No suelo desplazarme en autobús. Normalmente, camino. Los autobuses locales siempre me han parecido más una manifestación vehicular del Infierno de Dante, que un medio de locomoción digno de uso. Semejantes cacharros de colores chillones me producen una precaución instantánea. Me gustaría explicar mis razones. Indicar que en todo momento me refiero a los autobuses privados. Aquellos de propiedad pública (Transmilenio, Transmetro, Transcaribe), aun y todos sus defectos de sobra conocidos, son autobuses en gran medida equiparables a los utilizados en otras latitudes más acostumbradas a este medio de transporte colectivo.
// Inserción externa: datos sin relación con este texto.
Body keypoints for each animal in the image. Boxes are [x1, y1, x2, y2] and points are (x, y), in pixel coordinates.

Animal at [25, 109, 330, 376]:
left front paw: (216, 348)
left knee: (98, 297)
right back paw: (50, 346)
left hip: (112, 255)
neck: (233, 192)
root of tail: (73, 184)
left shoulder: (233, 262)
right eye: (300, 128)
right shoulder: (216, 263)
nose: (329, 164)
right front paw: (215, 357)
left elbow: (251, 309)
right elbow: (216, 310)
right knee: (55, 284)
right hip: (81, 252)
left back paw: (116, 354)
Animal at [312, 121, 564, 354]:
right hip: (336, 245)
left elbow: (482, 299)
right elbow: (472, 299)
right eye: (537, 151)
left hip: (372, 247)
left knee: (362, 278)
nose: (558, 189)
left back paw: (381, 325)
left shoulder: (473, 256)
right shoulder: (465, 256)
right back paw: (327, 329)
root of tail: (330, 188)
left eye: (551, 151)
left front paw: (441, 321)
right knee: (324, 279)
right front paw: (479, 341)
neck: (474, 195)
El objeto de mis palabras son las monstruosidades metálicas de propiedad privada que, como bestias prehistóricas, engendros de otro tiempo, de otro mundo, quién sabe si de otra dimensión tan atroz como lejana, arrastran sus pesados engranajes por nuestras sufridas calles.
En primer lugar, la infraestructura. El autobús en sí. En demasiados casos poco más que un amasijo de hierros oxidados en los cuales se apretujan los sufridos viajeros como si de frutas en una batidora se tratase: incómodos, sin espacio, empapados, con ganas no ya de salir, sino de escapar. Verlos parados permite percibir la decrepitud de unas máquinas que deberían haber dejado de circular hace ya muchos años. Verlos en movimiento supone asistir con estupor al bamboleo descontrolado de ruedas, piezas y motores en espectáculo que nada, sino un inminente accidente, anuncia. Es inconcebible que unos trastos que no son más que ataúdes andantes tengan permiso para transportar a nuestros familiares, amigos y vecinos en carreras que parecen dirigirse más al inframundo que a ningún otro destino. Después, la contaminación. Aún recuerdo la primera vez que vi a uno de esos abortos mecánicos vomitando un chorro de humo negro. No ya por el medio ambiente, ¿es que nadie se espanta de pensar en el daño que tales vertidos suponen para nuestra salud? ¿Nadie con el mínimo sentido de la responsabilidad para exigirles a las empresas modernizar sus flotas o al menos ponerles filtros anti-polución?
En segundo lugar, los conductores. Doy por hecho que sus sueldos son escasos y sus obligaciones laborales draconianas. Comprendo que están sometidos a estrés, malos modos y, no pocas veces, robos y agresiones. ¿Pero por qué tienen que conducir como lo hacen? No sé si será ignorancia o desprecio, pero el código de circulación les es por completo ajeno: maniobras peligrosas, dejar y recoger pasajeros en zonas inapropiadas, detener la circulación sin importarles los otros conductores. Su comportamiento hace pensar que el único requisito en el proceso selectivo de estos señores es la inexistencia total de requisitos. Más de uno no es que debería perder el trabajo, es que debería prohibírsele ejercerlo. El calor, la música a todo volumen, la carencia de espacio, la inseguridad… ¿Recuerdan la canción Highway to hell? No me extrañaría que se hubiera ideado en uno de nuestros autobuses.